The only signal we wanted was that one in green.  But we got all those other spurs too…  We needed to attenuate them until they were 50 dB down from that 10 GHz tone.  You can always filter to get just the signal you want.  But that only works if there is enough separation between the signal you want and the signals you don’t want.  And we didn’t have that space.  So, the first step was to create a frequency plan that pushes these unwanted signals far away from our desired signal. 
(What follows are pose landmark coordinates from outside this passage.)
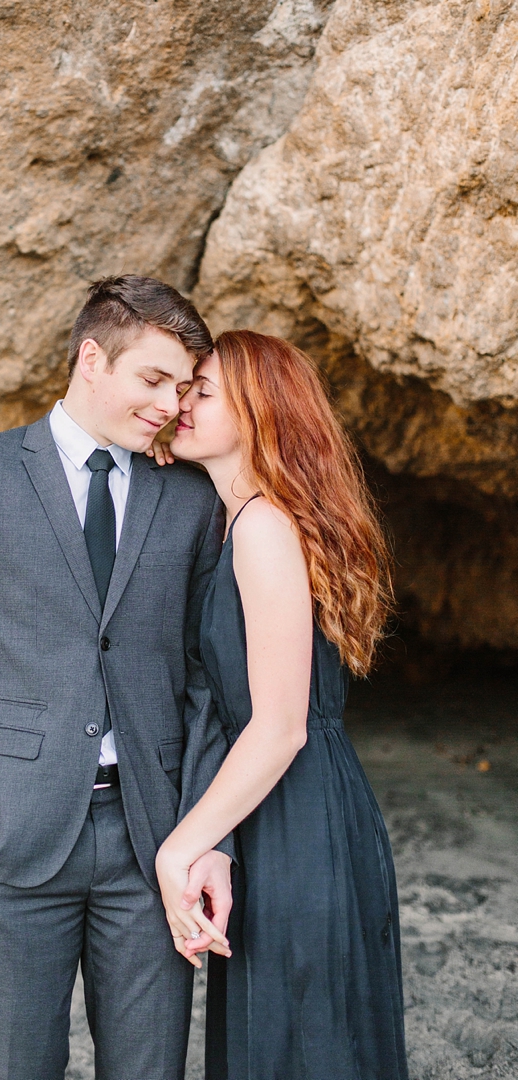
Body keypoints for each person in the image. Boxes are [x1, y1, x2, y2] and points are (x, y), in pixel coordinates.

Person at [0, 275, 234, 1080]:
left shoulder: (189, 498)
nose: (168, 404)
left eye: (182, 388)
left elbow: (205, 675)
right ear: (91, 358)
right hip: (4, 831)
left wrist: (200, 830)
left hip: (153, 843)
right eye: (152, 379)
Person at [152, 330, 409, 1079]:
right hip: (291, 809)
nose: (182, 403)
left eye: (204, 391)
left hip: (298, 815)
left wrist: (180, 847)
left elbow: (280, 727)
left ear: (260, 411)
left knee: (302, 1037)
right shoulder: (244, 516)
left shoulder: (264, 527)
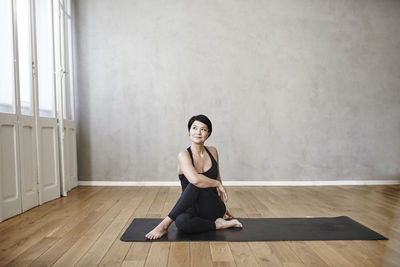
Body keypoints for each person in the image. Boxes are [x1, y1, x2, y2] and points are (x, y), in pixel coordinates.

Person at [145, 114, 243, 240]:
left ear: (208, 133)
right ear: (189, 131)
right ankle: (217, 225)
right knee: (181, 222)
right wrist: (217, 184)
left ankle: (164, 225)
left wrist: (222, 208)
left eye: (203, 129)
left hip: (212, 206)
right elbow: (196, 180)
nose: (198, 132)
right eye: (194, 128)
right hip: (191, 207)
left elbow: (218, 178)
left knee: (196, 182)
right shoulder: (183, 155)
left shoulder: (213, 151)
These unwanted signals fall at predictable places, but there are a lot of them.  And they move for each combination of input, output, and mixer LO frequencies.   I followed the design advice found here, and arrived at a frequency plan consisting of:

      RF Output:  10 GHz

      LO Frequency:  12.2 GHz

      IF Frequency:  2.2 GHz

And now I had this:

 Signal spectrum

The number of spurs didn’t reduce by much, but now all the spurs were far enough away from my signal of interest that I could use low-cost filters to attenuate them.

Filtering

We had to select and place filters in key spots throughout the transmit and receive chain.  This is another great reason to use the X-microwave prototyping system.  Using it, we could easily try out a variety of filters, move them around in the signal path, measure the results, and make changes.  A normal RF circuit board doesn’t allow you such flexibility!  Ordering a handful of filters, we bolted them in, tested them, and repeated them.  After an afternoon of measurements, we arrived at a filtering combination that gave this:

 Signal spectrum

So that main tone is more than 50  dB (almost 60 dB) above any other tone!  This is the frequency plan, and filtering scheme, that we used for Phaser. 

Conclusion

We’ve now manufactured more than 100 Phaser kits.  And they all use the IIO software and hardware design results from this prototyping journey.  There’s much to say and many to thank, but that’s in a future post.  I hope that this story presented a way for you to crawl->walk->run to production on your next project.